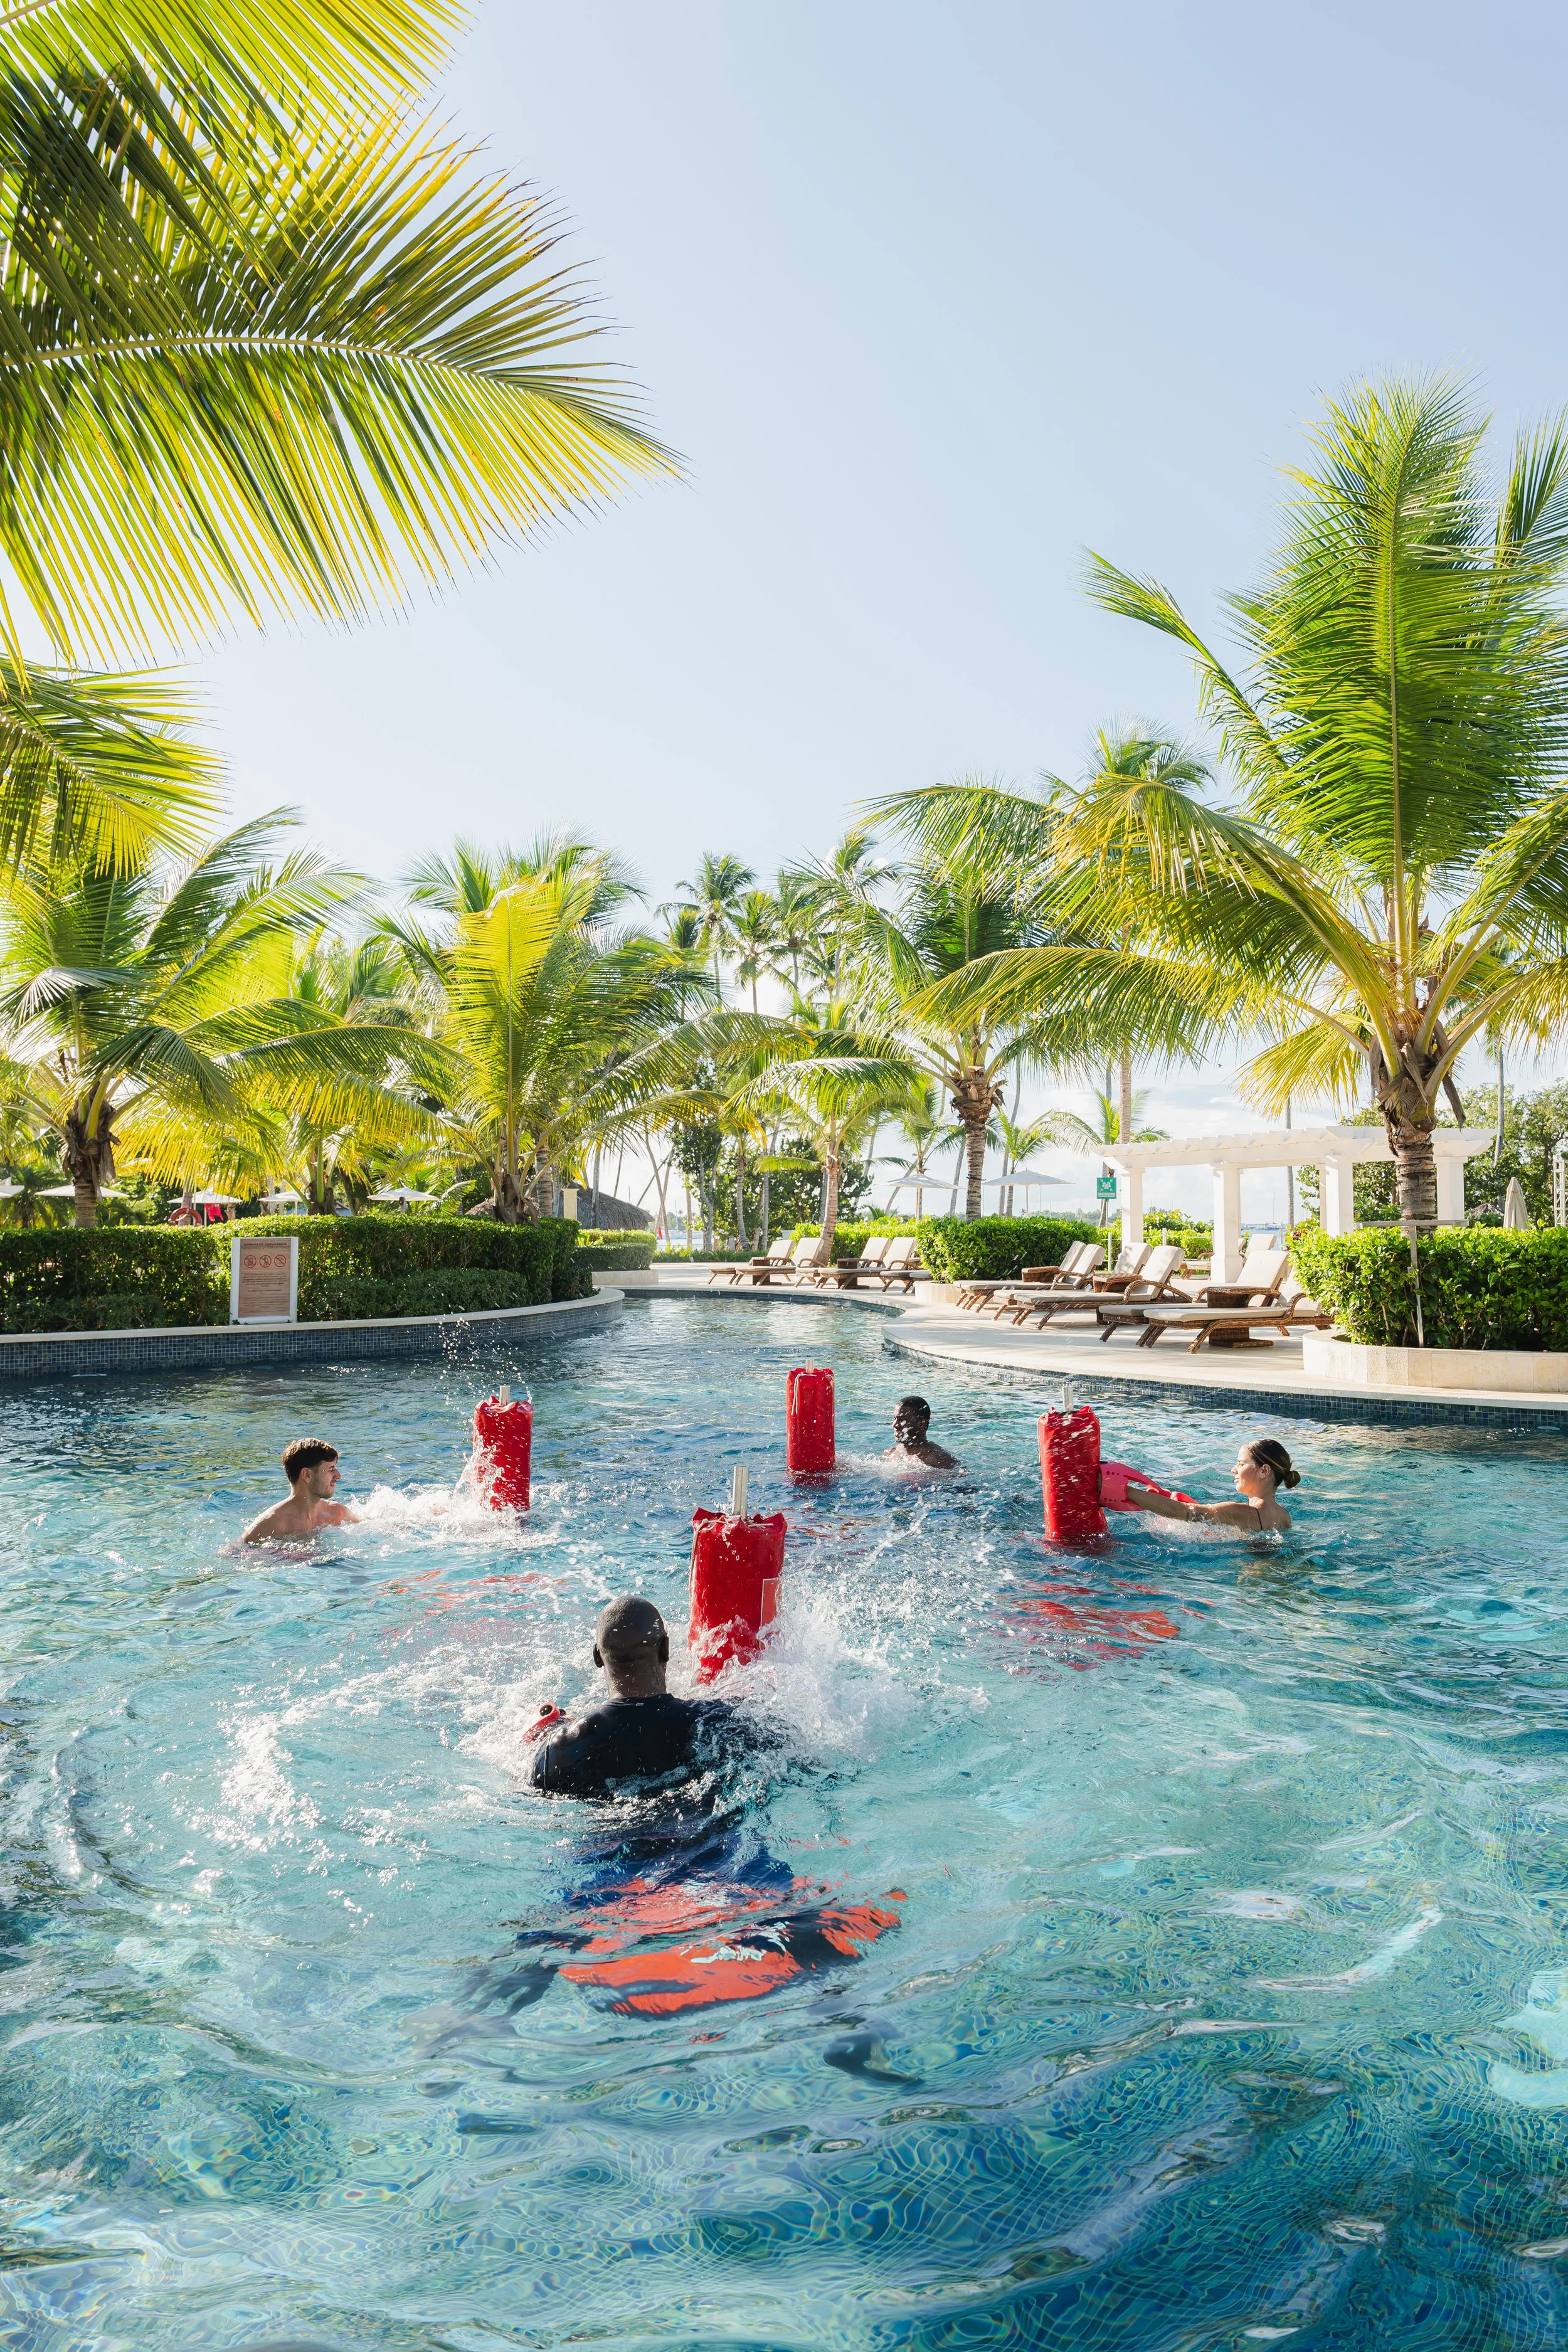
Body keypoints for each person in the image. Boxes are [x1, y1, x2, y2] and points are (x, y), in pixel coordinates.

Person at [529, 1596, 746, 1799]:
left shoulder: (560, 1749)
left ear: (597, 1656)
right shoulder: (715, 1722)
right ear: (665, 1649)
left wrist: (548, 1735)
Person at [1128, 1438, 1300, 1533]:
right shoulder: (1284, 1516)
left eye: (1241, 1464)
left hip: (1254, 1578)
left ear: (1264, 1471)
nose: (1234, 1470)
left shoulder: (1242, 1512)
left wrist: (1127, 1491)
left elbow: (1186, 1512)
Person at [242, 1438, 361, 1543]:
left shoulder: (337, 1513)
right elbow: (233, 1553)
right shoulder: (273, 1523)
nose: (338, 1476)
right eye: (331, 1469)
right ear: (307, 1475)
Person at [884, 1395, 958, 1470]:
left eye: (902, 1420)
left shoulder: (940, 1460)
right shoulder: (890, 1453)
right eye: (895, 1419)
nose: (895, 1425)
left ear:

------------------------------------------------------------------------

All of the data above needs to be given again exactly. Leave out each image.

■ RESPONSE TO THIS TASK
Body keypoints for each person in the image. Boxes are [x1, y1, x2, y2] and points are (x, y), in pixel coordinates.

Person at [529, 1596, 746, 1799]:
left shoulder: (560, 1749)
left ear: (597, 1656)
right shoulder: (715, 1722)
right ear: (665, 1649)
left wrist: (548, 1735)
Person at [1128, 1438, 1300, 1533]:
right shoulder: (1284, 1516)
left eye: (1241, 1464)
left hip: (1254, 1578)
left ear: (1264, 1471)
nose: (1234, 1470)
left shoulder: (1242, 1512)
left wrist: (1127, 1491)
left elbow: (1186, 1512)
Person at [242, 1438, 361, 1543]:
left shoulder: (337, 1513)
right elbow: (233, 1553)
right shoulder: (273, 1523)
nose: (338, 1476)
right eye: (331, 1469)
right ear: (307, 1475)
Person at [884, 1395, 958, 1470]:
left eye: (902, 1420)
left shoulder: (940, 1460)
right shoulder: (890, 1453)
right eye: (895, 1419)
nose: (895, 1425)
left ear:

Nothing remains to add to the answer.